Plínio foi uma criança
estranha. Parecia não pertencer àquela família. Mãe dedicada, pai indiferente,
casa pobre de chão de batido. Cenário caótico
o suficiente para os chiliques do menino que odiava pés sujos.
Quando cresceu, na primeira oportunidade,
abandonou a vida da qual se envergonhava e partiu para buscar seus objetivos. O
ar arrogante, que num primeiro momento parecia auto-estima, logo era percebido
como a máscara para seu complexo de inferioridade.
Desde muito jovem, apresentava
uma incrível inteligência, uma dificuldade em demonstrar afeto sincero e uma
impossibilidade de se comprometer em longo prazo. Valia-se da inteligência para
compensar as falhas de comportamento e conseguia, por um bom tempo, convencer
as pessoas no seu entorno de que podia ser afetuoso e comprometido.
Cansava-se facilmente de tudo:
as aulas de violão, os desenhos, o jogo de futebol. Lia três, quatro livros ao
mesmo tempo, numa tentativa vã de preencher o vazio crônico em sua alma. Inquietação
interpretada, pela família, como um desejo de saber de tudo rapidamente. A
ingenuidade da compreensão, fez com que Plínio achasse muito normal - diante da
insatisfação que o assolava de tempos em tempos - abandonar tudo sem culpa.

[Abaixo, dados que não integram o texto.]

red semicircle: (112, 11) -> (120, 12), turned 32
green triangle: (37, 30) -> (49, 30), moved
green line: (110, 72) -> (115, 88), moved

Nunca teve amigos com os quais
pudesse contar. Não os cultivava, mas achava-se uma vítima da solidão. Em
momentos de crise, chorava com angústia e medo do futuro que se desenhava.
A vontade do novo, do “fresco”
quando manifestada, era incontrolável. Nada o detinha. Deixava simplesmente
tudo pra trás e começava do zero, com a roupa do corpo, se assim fosse
necessário.
A naturalidade com que se
desprendia do passado devastava os que ficavam para trás, e sua capacidade de
recomeçar em tempo recorde era assustadora e dolorida para quem assistia a
distância. Em poucos dias, tornava-se um estranho. Mudava de estilo, de cabelo,
de companhia. Mudava de ares, de bares, de beijos.
Plínio não parecia ser um homem
raso. Era capaz de uma entrega profunda nos primeiros meses. Profunda o
suficiente para conquistar. Com o passar do tempo, sufocado, ia subindo aos
poucos à superfície. Mas, como não sabia nadar, sempre precisava de alguém que
o amparasse enquanto boiava para longe.
Entre profundos mergulhos e
emersões de proporções “tsunamicas “, passou a vida sem criar laços, sem estabelecer
vínculos mas – dizem - foi feliz fazendo sempre só aquilo que quis.
Plínio morreu ontem, aos 123
anos: numa profunda tristeza nos braços da solidão.